The data is used to assess the impacts of transport policies, monitor trends in travel, and explain transport patterns amongst different groups of people.
The updated results show that motor vehicles are still the dominant mode of transport for residents of England, with 61% of all journeys made by car. As cycling levels have remained at 2%, it is clear that more needs to be done in order to empower people to use active modes of transport.
Speaking of the findings, Xavier Brice, Chief Executive of Sustrans said:
“2018 saw cycling levels in England remain at 2% at a national level, with small increases in most regions of England, showing that much more needs to be done overall to increase cycling across the nation.

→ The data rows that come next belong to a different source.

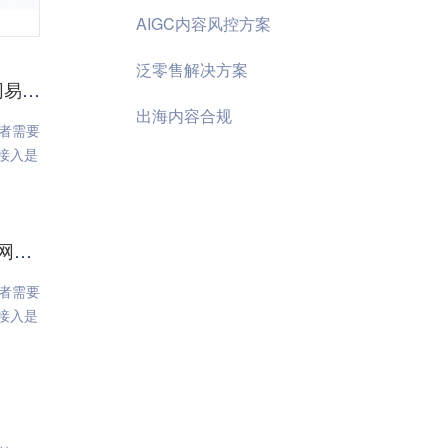
AIGC内容风控方案
泛零售解决方案
易盾
出海内容合规
者需要
接入是
易盾
者需要
接入是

"Findings from the UK’s biggest assessment of cycling in cities, Bike Life 2017, demonstrates a huge public appetite to start riding a cycle, with 53% of respondents stating they would like to start cycling or cycle more. However, safety is still the main barrier, with 77% of people agreeing that cycle safety needs to be improved in towns and cities.
“Evidence shows that when dedicated space for riding a cycle is provided, an increase in cycling levels will follow.
"In Bristol, a city where 75-miles of cycle routes are physically separated from vehicles, 25% of residents cycle at least once a week.
“To continue to increase journeys made by cycle, and meet the walking and cycling targets set for 2025, the UK Government has a responsibility to make active travel easier, safer, and more appealing than driving for short journeys, and this can only be achieved through large scale investment in walking and cycling infrastructure.”